If your dates are flexible, book June. If they are not, pick your window, book early, and let the region do the rest. The only thing families consistently regret is waiting too long to sort the accommodation.
Holidays in Charente
If you and your family are looking for a truly unforgettable experience in France, Longeveau is the kind of place that makes everything else feel a little ordinary by comparison.
Tucked into the Charente, one of the quieter and more genuinely unspoiled corners of southwest France, Longeveau sits in exactly the landscape this article has been describing. Rolling countryside, stone villages, a pace that asks nothing of you except to slow down. The Charente river winds through this part of France in no particular hurry, and after a few days here, neither will you.
It works for families in a way that bigger, more famous destinations often do not. There is space. There is quiet. There is enough to fill a week comfortably without the feeling that you are working through a checklist. Children who arrive wound up from the school run and the journey tend to decompress here faster than anywhere else in France. Parents notice it too, usually by the second morning.
The surrounding area gives you everything the wider region offers, medieval villages, markets, rivers, and countryside, without the crowds that descend on Sarlat or the Dordogne valley in July and August. You get the France that people come looking for, and you actually find it.

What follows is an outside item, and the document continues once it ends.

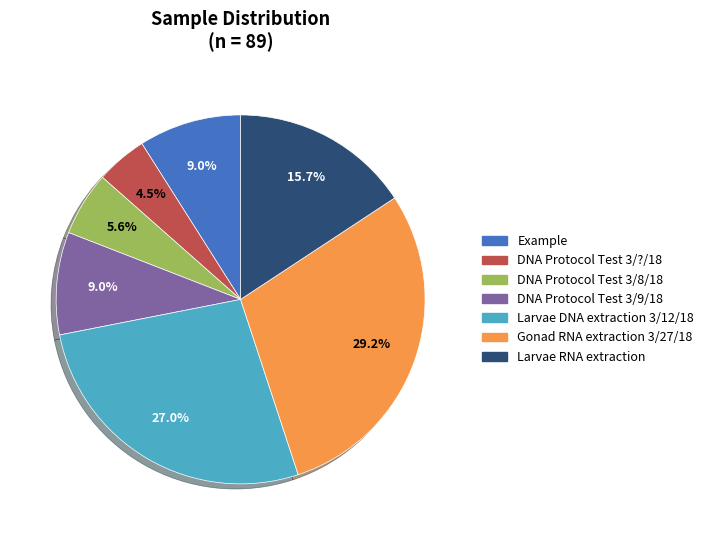

Does DNA Protocol Test 3/8/18 represent more than half of the total?

No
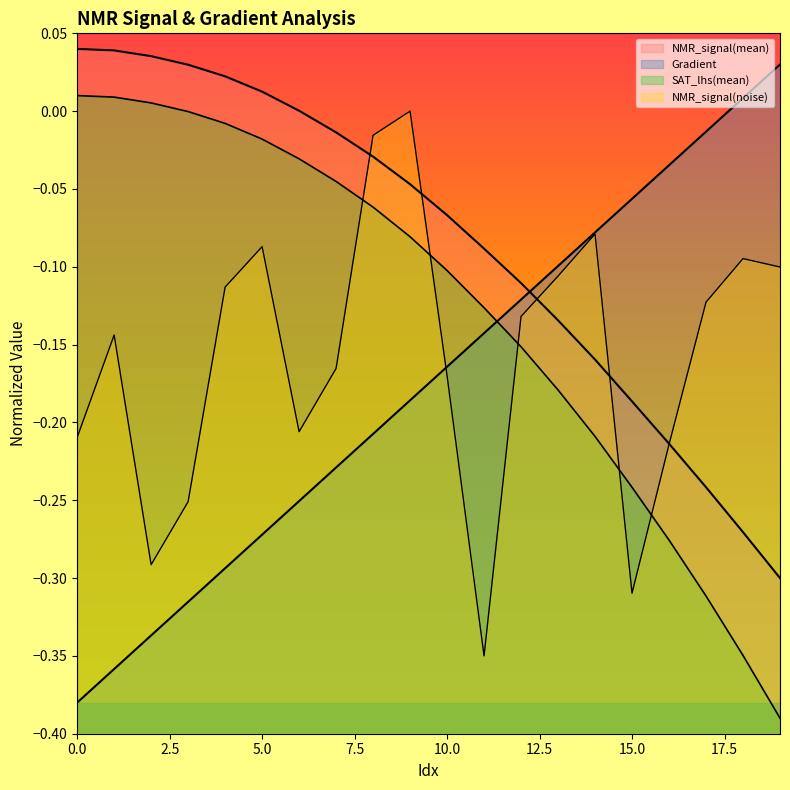

What is the value of the SAT_lhs(mean) point at the 9th from the left?

-0.1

June and September are the ideal months to visit Longeveau, for all the reasons already covered in this guide. The weather is reliable, the region is fully open, and the experience belongs to your family rather than to the summer masses. That said, families who visit in July and August still leave talking about it. The countryside absorbs the season differently here.
Plan your stay at Longeveau and start your family holiday in Charente.
Frequently Asked Questions
What is the best month to visit south west France?
June. The weather is reliably warm at 24°C to 28°C, UK schools are still in session for most of the month which keeps crowds manageable, and the region is fully operational. For families who can travel in the last two weeks of June, it is the closest thing to peak season without peak season density.
Is south west France good in October?
Yes, for the right family. October is quieter, the countryside turns gold, and the food culture is at its most authentic with truffle season beginning and harvest fully underway. Some seasonal accommodation and attractions close from mid-October onwards, so it suits families with flexible school schedules more than those locked into term time.
What is the weather like in south west France in September?
Warm and still very pleasant. Temperatures across the Dordogne and Bordeaux wine region typically sit between 22°C and 26°C through September. The Atlantic coast near Biarritz stays warm enough for beach days well into the month. The heat is noticeably softer than August, which most families with young children find easier to manage.
When should I avoid visiting south west France with kids?
Mid-January through early March is the quietest and most restricted window. Many rural gîtes, village restaurants, and activity operators close completely, and the Dordogne valley in particular offers very little for families expecting a full programme. If you are visiting in this window, plan around Bordeaux, Toulouse, or the Pyrenees ski resorts rather than the rural Périgord.